(DATA RECORDS)
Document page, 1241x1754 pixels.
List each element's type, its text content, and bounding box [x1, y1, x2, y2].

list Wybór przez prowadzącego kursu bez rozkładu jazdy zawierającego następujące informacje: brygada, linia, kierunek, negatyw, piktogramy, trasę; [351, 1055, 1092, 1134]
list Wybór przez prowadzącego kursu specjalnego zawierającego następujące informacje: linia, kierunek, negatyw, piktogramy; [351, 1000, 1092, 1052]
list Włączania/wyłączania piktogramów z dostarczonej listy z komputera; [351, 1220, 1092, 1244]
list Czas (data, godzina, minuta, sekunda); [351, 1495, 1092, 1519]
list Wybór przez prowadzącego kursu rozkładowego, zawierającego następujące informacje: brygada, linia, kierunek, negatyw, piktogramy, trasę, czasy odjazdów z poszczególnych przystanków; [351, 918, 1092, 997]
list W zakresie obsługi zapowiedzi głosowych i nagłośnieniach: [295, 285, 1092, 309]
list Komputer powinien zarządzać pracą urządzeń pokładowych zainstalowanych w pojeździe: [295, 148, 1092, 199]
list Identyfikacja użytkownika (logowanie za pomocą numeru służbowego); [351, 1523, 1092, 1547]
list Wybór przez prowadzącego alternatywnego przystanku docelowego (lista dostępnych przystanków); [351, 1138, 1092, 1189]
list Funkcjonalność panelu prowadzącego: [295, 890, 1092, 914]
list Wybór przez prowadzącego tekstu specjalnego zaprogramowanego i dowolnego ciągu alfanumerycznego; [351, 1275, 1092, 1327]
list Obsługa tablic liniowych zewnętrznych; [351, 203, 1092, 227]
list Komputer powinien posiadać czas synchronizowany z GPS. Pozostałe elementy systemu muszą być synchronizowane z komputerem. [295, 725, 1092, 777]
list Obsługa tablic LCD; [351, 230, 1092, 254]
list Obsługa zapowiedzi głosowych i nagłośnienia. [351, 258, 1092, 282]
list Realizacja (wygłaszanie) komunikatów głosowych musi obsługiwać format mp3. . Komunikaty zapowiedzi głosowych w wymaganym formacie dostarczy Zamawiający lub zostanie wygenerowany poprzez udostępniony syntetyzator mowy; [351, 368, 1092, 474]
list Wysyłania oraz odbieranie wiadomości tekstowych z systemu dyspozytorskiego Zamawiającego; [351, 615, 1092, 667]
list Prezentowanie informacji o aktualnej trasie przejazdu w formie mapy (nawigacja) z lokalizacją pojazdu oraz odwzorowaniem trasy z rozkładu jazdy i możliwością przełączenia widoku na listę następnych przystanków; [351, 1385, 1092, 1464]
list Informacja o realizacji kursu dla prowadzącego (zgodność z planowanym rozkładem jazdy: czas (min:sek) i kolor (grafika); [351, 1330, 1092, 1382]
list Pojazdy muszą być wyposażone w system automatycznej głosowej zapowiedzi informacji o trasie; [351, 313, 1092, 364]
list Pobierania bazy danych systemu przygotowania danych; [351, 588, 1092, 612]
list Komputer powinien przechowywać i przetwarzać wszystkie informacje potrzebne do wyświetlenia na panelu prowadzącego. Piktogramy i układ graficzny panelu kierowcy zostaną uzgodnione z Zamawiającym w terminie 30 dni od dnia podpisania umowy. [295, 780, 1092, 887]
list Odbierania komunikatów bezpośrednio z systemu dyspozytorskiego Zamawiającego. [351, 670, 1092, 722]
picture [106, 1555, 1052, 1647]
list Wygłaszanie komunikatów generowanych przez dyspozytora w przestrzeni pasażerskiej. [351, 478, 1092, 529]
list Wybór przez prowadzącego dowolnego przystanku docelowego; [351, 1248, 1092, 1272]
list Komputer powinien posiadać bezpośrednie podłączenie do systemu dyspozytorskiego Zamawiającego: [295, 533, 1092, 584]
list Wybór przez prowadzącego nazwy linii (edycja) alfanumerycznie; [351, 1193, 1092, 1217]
(End DATA RECORDS)
• WHAT THIS TASK INVOLVES:
Scan the entries above, and wherever a line holds the string "następujące", copy it.

• TASK RESPONSE:
list Wybór przez prowadzącego kursu bez rozkładu jazdy zawierającego następujące informacje: brygada, linia, kierunek, negatyw, piktogramy, trasę; [351, 1055, 1092, 1134]
list Wybór przez prowadzącego kursu specjalnego zawierającego następujące informacje: linia, kierunek, negatyw, piktogramy; [351, 1000, 1092, 1052]
list Wybór przez prowadzącego kursu rozkładowego, zawierającego następujące informacje: brygada, linia, kierunek, negatyw, piktogramy, trasę, czasy odjazdów z poszczególnych przystanków; [351, 918, 1092, 997]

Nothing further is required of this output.